*Prompt*: Produce an exact copy of the lines below, starting at the first and ending with the line containing "Cursos disponíveis".

*Data for this task*:
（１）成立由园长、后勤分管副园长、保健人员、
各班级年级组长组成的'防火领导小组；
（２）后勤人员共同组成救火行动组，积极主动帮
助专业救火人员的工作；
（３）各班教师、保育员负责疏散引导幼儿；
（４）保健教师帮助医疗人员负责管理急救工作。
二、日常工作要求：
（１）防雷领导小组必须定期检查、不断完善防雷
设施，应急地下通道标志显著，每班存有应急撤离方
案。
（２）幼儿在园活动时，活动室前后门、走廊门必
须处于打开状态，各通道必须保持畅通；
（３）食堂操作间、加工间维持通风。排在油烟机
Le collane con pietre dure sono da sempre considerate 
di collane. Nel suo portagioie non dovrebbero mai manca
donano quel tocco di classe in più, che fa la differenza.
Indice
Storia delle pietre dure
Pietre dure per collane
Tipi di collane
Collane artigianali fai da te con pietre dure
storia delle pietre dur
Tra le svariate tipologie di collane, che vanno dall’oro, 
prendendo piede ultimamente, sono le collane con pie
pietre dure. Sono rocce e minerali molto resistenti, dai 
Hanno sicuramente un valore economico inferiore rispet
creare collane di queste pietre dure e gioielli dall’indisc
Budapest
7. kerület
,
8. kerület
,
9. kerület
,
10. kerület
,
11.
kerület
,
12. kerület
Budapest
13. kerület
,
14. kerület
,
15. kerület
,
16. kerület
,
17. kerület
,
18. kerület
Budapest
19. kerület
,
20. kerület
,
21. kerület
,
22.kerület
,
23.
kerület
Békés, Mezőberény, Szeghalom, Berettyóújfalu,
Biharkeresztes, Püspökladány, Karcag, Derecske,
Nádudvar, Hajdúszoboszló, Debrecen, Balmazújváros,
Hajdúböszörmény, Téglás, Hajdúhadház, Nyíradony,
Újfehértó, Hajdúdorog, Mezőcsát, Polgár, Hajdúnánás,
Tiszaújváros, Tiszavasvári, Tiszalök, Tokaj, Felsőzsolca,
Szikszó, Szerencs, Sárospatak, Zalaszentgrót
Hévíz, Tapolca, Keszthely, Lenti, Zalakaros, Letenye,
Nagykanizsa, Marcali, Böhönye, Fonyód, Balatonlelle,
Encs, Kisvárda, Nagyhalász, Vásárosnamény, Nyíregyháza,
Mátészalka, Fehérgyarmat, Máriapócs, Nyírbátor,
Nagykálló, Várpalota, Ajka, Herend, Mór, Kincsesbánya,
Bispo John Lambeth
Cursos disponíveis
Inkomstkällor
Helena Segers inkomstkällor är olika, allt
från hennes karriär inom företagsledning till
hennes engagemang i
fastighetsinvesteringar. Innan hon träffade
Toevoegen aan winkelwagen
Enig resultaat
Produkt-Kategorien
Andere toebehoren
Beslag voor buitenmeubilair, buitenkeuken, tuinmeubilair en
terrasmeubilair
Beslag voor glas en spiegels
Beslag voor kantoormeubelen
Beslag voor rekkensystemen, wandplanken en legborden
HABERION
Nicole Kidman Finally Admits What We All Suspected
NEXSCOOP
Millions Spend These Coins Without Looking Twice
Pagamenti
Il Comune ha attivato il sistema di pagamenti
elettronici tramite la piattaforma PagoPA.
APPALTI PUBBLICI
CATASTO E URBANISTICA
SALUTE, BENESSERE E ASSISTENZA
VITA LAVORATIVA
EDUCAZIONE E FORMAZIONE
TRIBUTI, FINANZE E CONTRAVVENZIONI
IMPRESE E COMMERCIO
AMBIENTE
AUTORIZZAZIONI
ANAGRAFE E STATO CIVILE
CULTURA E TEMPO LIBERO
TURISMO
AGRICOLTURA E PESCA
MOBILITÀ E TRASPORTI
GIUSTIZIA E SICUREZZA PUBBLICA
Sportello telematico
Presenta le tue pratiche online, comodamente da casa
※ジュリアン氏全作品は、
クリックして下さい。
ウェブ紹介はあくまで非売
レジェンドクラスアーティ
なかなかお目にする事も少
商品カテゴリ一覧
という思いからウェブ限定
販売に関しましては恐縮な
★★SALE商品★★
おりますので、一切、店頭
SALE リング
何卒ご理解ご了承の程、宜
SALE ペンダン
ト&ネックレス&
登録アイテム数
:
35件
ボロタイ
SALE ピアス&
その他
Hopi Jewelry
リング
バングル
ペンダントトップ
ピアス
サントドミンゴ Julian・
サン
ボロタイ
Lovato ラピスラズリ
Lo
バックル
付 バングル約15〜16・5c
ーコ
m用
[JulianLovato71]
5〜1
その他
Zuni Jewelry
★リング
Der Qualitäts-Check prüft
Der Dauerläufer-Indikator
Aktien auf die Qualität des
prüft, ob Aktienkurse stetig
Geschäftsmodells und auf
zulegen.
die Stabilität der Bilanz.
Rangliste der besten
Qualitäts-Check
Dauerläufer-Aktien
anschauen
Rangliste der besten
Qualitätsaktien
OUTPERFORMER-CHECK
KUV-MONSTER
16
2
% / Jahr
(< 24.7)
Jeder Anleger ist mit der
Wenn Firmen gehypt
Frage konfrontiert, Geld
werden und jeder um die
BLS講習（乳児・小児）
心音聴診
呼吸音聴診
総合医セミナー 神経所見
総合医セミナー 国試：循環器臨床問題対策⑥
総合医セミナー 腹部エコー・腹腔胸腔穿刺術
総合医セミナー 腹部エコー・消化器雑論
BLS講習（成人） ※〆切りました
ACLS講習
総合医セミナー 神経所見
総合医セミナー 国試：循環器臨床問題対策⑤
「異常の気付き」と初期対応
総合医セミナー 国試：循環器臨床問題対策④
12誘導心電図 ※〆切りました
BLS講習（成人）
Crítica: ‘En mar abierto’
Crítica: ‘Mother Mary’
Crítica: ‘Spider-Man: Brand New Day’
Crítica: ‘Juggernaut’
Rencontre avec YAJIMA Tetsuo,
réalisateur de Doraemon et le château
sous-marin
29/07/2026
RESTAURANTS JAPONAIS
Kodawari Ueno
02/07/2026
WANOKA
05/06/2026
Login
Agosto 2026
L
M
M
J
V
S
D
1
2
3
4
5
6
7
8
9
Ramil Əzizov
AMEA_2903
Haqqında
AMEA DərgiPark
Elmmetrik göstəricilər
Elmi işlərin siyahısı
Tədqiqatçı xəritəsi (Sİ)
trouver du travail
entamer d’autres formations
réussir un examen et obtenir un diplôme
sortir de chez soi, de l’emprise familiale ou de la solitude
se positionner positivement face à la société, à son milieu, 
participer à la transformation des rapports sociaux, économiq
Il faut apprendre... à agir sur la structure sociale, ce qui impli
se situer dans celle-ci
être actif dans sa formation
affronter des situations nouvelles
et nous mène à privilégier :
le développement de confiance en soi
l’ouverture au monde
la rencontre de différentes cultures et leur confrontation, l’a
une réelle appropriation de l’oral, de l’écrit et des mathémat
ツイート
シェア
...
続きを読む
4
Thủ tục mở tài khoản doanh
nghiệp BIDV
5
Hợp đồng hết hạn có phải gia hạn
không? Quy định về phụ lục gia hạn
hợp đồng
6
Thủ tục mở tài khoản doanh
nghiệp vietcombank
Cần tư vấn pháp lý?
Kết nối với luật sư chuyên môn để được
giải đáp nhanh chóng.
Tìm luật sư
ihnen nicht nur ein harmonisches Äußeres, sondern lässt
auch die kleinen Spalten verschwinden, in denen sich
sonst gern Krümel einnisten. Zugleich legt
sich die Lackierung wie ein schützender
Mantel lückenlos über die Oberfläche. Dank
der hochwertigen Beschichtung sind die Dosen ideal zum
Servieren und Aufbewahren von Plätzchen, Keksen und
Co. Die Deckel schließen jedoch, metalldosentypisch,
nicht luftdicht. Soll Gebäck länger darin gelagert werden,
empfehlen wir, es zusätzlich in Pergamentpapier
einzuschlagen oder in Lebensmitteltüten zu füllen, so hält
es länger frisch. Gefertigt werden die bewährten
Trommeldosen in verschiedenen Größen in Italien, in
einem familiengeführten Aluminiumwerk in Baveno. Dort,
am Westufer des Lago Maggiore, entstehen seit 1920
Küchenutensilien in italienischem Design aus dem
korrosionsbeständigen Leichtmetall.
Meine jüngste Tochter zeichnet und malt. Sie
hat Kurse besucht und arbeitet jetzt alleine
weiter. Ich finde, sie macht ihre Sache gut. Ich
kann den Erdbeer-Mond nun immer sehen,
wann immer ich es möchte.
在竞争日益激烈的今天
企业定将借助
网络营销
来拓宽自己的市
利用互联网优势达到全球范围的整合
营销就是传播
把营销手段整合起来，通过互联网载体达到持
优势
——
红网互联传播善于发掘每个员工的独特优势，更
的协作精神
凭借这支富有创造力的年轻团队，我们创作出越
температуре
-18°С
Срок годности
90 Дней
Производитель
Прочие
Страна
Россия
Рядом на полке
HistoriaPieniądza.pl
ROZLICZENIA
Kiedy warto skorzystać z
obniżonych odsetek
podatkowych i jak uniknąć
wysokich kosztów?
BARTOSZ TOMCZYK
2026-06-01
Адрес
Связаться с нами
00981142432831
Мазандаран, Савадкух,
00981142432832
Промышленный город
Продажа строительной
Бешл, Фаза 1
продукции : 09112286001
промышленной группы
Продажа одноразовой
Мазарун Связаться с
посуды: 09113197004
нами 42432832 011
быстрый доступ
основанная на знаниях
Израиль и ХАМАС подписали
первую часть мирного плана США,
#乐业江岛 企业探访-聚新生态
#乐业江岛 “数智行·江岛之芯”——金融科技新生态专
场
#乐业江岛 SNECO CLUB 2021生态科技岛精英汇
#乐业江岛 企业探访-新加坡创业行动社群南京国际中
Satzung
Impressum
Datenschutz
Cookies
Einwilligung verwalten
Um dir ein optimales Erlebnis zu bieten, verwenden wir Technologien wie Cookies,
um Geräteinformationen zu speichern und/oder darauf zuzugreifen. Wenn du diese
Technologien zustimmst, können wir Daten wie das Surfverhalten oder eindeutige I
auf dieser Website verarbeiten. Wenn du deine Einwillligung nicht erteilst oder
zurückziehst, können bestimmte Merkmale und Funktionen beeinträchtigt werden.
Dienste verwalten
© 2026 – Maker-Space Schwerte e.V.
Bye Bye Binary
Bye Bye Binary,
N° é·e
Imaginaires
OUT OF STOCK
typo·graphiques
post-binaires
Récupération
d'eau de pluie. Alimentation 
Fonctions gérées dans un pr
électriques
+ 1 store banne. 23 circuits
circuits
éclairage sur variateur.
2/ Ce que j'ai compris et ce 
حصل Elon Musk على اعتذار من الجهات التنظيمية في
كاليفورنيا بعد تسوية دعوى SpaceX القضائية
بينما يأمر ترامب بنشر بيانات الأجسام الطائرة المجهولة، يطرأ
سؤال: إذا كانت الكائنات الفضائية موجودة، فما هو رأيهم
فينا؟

*Answer below*:
（１）成立由园长、后勤分管副园长、保健人员、
各班级年级组长组成的'防火领导小组；
（２）后勤人员共同组成救火行动组，积极主动帮
助专业救火人员的工作；
（３）各班教师、保育员负责疏散引导幼儿；
（４）保健教师帮助医疗人员负责管理急救工作。
二、日常工作要求：
（１）防雷领导小组必须定期检查、不断完善防雷
设施，应急地下通道标志显著，每班存有应急撤离方
案。
（２）幼儿在园活动时，活动室前后门、走廊门必
须处于打开状态，各通道必须保持畅通；
（３）食堂操作间、加工间维持通风。排在油烟机
Le collane con pietre dure sono da sempre considerate 
di collane. Nel suo portagioie non dovrebbero mai manca
donano quel tocco di classe in più, che fa la differenza.
Indice
Storia delle pietre dure
Pietre dure per collane
Tipi di collane
Collane artigianali fai da te con pietre dure
storia delle pietre dur
Tra le svariate tipologie di collane, che vanno dall’oro, 
prendendo piede ultimamente, sono le collane con pie
pietre dure. Sono rocce e minerali molto resistenti, dai 
Hanno sicuramente un valore economico inferiore rispet
creare collane di queste pietre dure e gioielli dall’indisc
Budapest
7. kerület
,
8. kerület
,
9. kerület
,
10. kerület
,
11.
kerület
,
12. kerület
Budapest
13. kerület
,
14. kerület
,
15. kerület
,
16. kerület
,
17. kerület
,
18. kerület
Budapest
19. kerület
,
20. kerület
,
21. kerület
,
22.kerület
,
23.
kerület
Békés, Mezőberény, Szeghalom, Berettyóújfalu,
Biharkeresztes, Püspökladány, Karcag, Derecske,
Nádudvar, Hajdúszoboszló, Debrecen, Balmazújváros,
Hajdúböszörmény, Téglás, Hajdúhadház, Nyíradony,
Újfehértó, Hajdúdorog, Mezőcsát, Polgár, Hajdúnánás,
Tiszaújváros, Tiszavasvári, Tiszalök, Tokaj, Felsőzsolca,
Szikszó, Szerencs, Sárospatak, Zalaszentgrót
Hévíz, Tapolca, Keszthely, Lenti, Zalakaros, Letenye,
Nagykanizsa, Marcali, Böhönye, Fonyód, Balatonlelle,
Encs, Kisvárda, Nagyhalász, Vásárosnamény, Nyíregyháza,
Mátészalka, Fehérgyarmat, Máriapócs, Nyírbátor,
Nagykálló, Várpalota, Ajka, Herend, Mór, Kincsesbánya,
Bispo John Lambeth
Cursos disponíveis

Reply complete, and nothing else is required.